Kerken hadden als het ware hun eigen Ostpolitik. De contacten waren niet provocerend en werden aanvankelijk door het regime toegejuicht. Interessant is dat ze volgens De Graaf verlichting brachten voor met name de kerkmensen in de DDR, maar door hun aantal en intensiviteit op den duur toch door het regime als bedreigend werden ervaren. Vooral het in 1986 door de Wereldraad van Kerken afgekondigde Conciliaire Proces, dat christenen opriep zich te richten op gerechtigheid, vrede en heelheid van de schepping, ging in de DDR fungeren als een vehikel voor kritisch engagement van onderop. Belangrijke conclusies, die we echter verspreid door het boek moesten lezen.
Zoals we van De Graaf ook terloops vernemen dat de IKV-top zichzelf ten onrechte over de bol streek door te denken dat haar acties bijdroegen aan de val van de Muur. Volgens De Graaf zou het Interkerkelijke Vredesberaad (IKV) ’te omstreden en te weinig invloedrijk’ zijn geweest en was de tegenwerking van het DDR-regime tegen het na 1981 op blokdoorbreking gerichte beleid van het IKV te sterk.
Nicolaikirche
Een boeiende probleemstelling zou zijn geweest of en zo ja welke externe invloeden er zijn geweest op het ontstaan van de geweldloze opstand rondom de Montagsgebete in de Nicolaikirche in Leipzig, die de stoot gaf tot de val van het regime. Kreeg Egon Bahr, de grote SPD-strateeg van de Ostpolitik, achteraf gelijk met zijn stelling dat dialoog en langzame toenadering op termijn liberalisering zouden brengen en dat confrontatie niet zou werken? De reacties van het regime in 1953 (DDR), 1956 (Boedapest) en 1968 (Praag) getuigen daar ook van. De vraag is ook relevant omdat de confrontatiestrategie van IKV-secretaris MientJan Faber en de Britse mensenrechtenactiviste Mary Kaldor onder de noemer ‘ontspanning van onderop’ geen succes bleek en de positie van de dissidenten in de DDR eerder deed verslechteren dan verbeteren.

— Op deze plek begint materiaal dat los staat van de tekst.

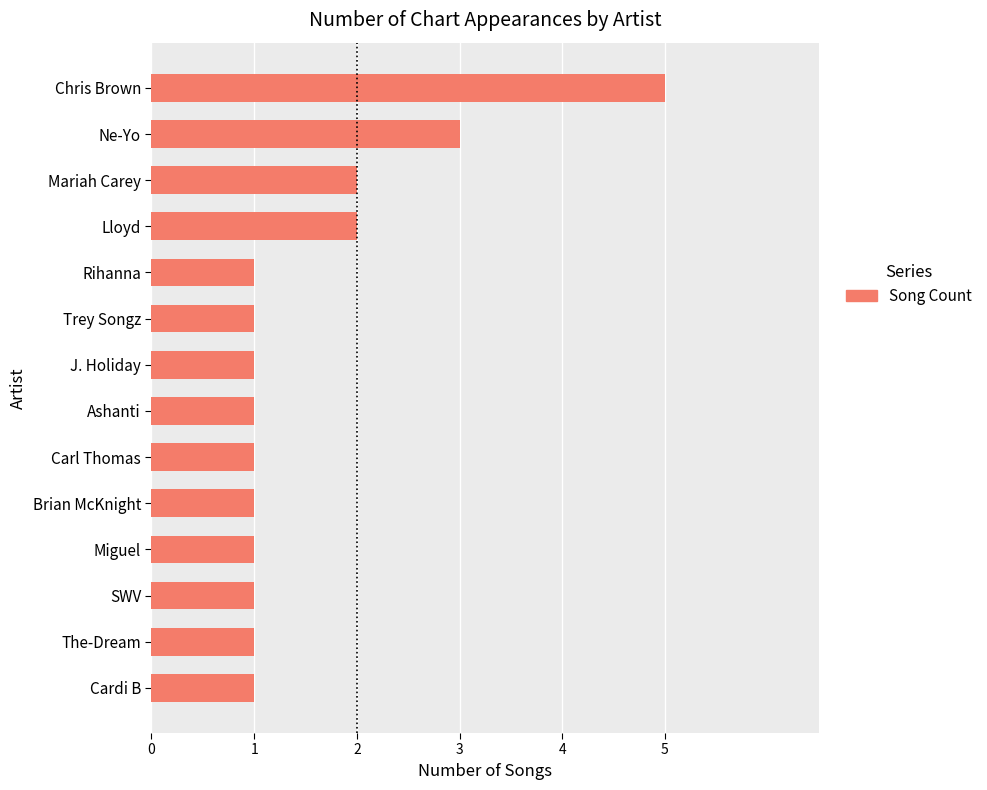

How many categories are shown in the chart?

14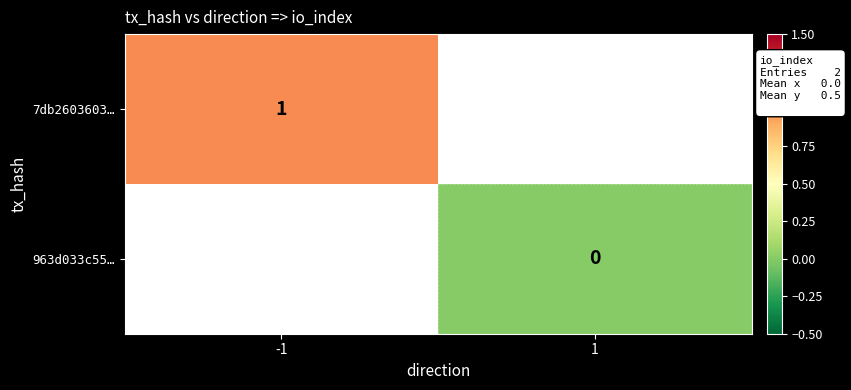

Is it true that 7db2603603… equals 1 at -1?

True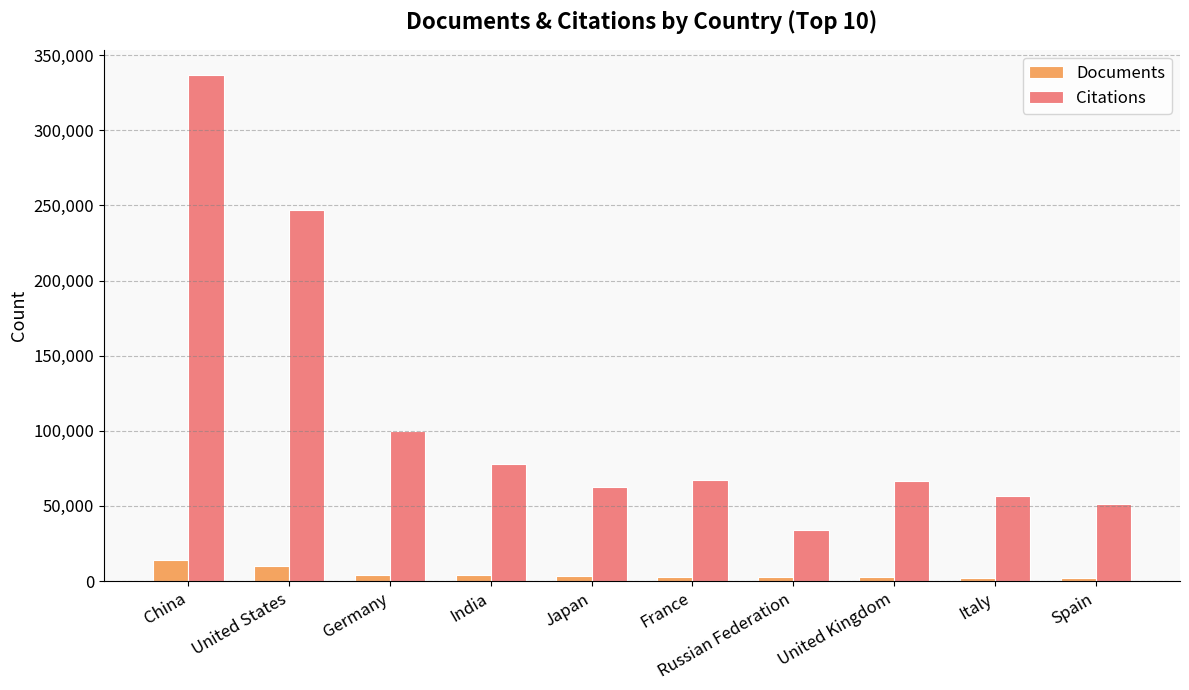

True or false: Citations has a value of 33682 at Russian Federation.

True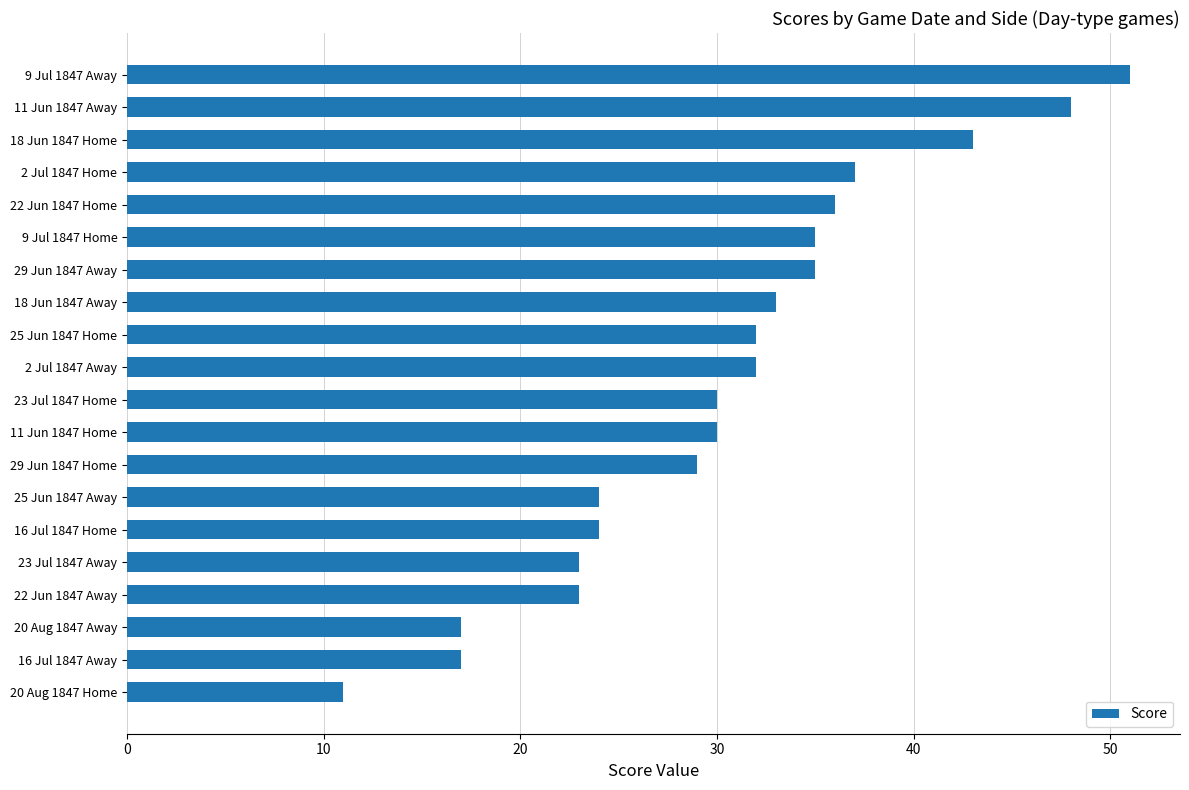

What is the smallest value displayed?

11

Een andere misser vinden we dat De Graaf de archieven niet heeft gebruikt van zowel de PPR en de EVP, als de Ost-CDU, een met het SED-regime in de DDR verbonden partij van ‘christenen voor socialisme’, met wie beide kritische dialoogcontacten onderhielden. Die contacten waren minder sporadisch dan De Graaf stelt en hadden een eigen strategie. Nadere bestudering daarvan had haar kunnen helpen in haar onderzoek. PPR en EVP waren vredespartijen en maakten deel uit zowel van het Komitee Kruisraketten Nee (KKN) als van de Europese Nukleaire Ontwapeningsbeweging (END). Bij de laatste probeerden Faber en Kaldor in de jaren tachtig hun beleid aan de man te brengen, zonder overigens een meerderheid achter zich te krijgen.
Wij participeerden in de discussies van de END-fora en begrepen dat ook de geheime diensten van de Oostbloklanden aanwezig waren. Men was goed op de hoogte, constateerden we tijdens onze bezoeken aan de DDR. Maar waarom zoveel aandacht besteed aan de acties van de Stasi tegen het deel van de Nederlandse vredesbeweging dat volgens een ander deel te anticommunistisch was en meedeed aan de Koude Oorlog? Van de Stasi met zijn Duitse Gründlichkeit waren die te verwachten. Dat bij ontmoetingen gedane uitspraken, al of niet verwrongen, bij de Stasi terecht konden komen deerde ons niet. We kwamen in de DDR vanuit de strategie van de Derde Weg, ooit ontstaan in de PSP, en daarna een wezenlijk beleidsonderdeel van de EVP. Het was de reden dat we als EVP een samenwerkingsblokkade jegens de CPN hadden, tot die in 1981 het democratisch centralisme (een eenpartijsysteem bestuurd vanuit de top) losliet.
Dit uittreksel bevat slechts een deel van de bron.